## Aim of the exercise
Below are the records; tally the lines in them that include the word "como" and reply with the number alone.

## Provided entries

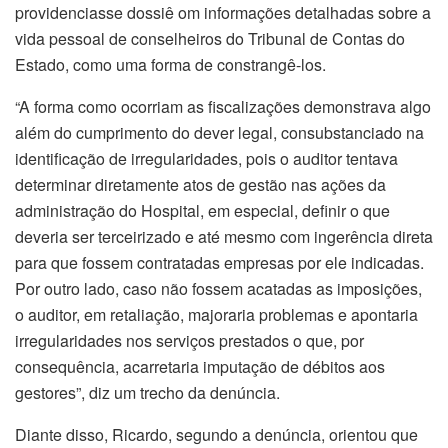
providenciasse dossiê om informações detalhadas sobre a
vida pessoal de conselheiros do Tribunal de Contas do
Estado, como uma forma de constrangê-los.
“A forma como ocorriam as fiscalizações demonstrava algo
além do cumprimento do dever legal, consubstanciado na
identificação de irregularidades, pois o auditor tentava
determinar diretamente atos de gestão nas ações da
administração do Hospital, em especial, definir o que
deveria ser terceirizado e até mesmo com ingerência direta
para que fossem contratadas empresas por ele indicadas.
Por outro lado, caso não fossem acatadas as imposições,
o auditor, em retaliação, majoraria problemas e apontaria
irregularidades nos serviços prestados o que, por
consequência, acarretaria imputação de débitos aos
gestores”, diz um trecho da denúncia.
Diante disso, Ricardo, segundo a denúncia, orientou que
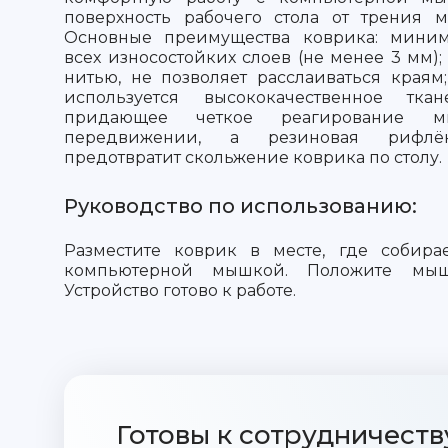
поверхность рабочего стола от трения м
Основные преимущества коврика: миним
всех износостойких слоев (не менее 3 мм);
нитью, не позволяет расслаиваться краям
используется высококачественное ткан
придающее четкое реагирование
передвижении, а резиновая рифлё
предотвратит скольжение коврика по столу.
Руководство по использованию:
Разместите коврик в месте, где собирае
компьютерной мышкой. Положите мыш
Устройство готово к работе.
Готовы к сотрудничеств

* * *

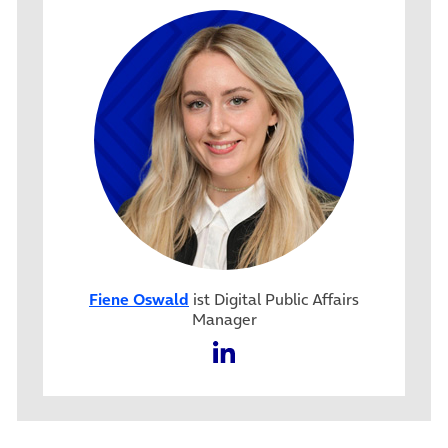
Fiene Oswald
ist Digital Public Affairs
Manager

--

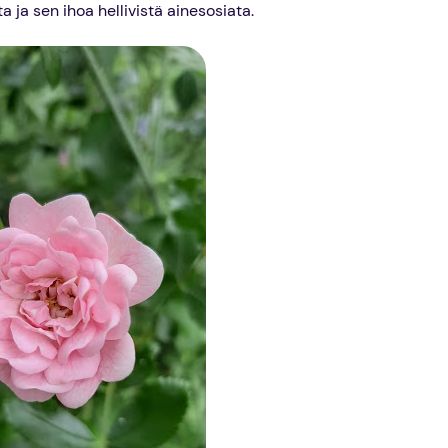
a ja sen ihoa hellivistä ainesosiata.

## Completed task
2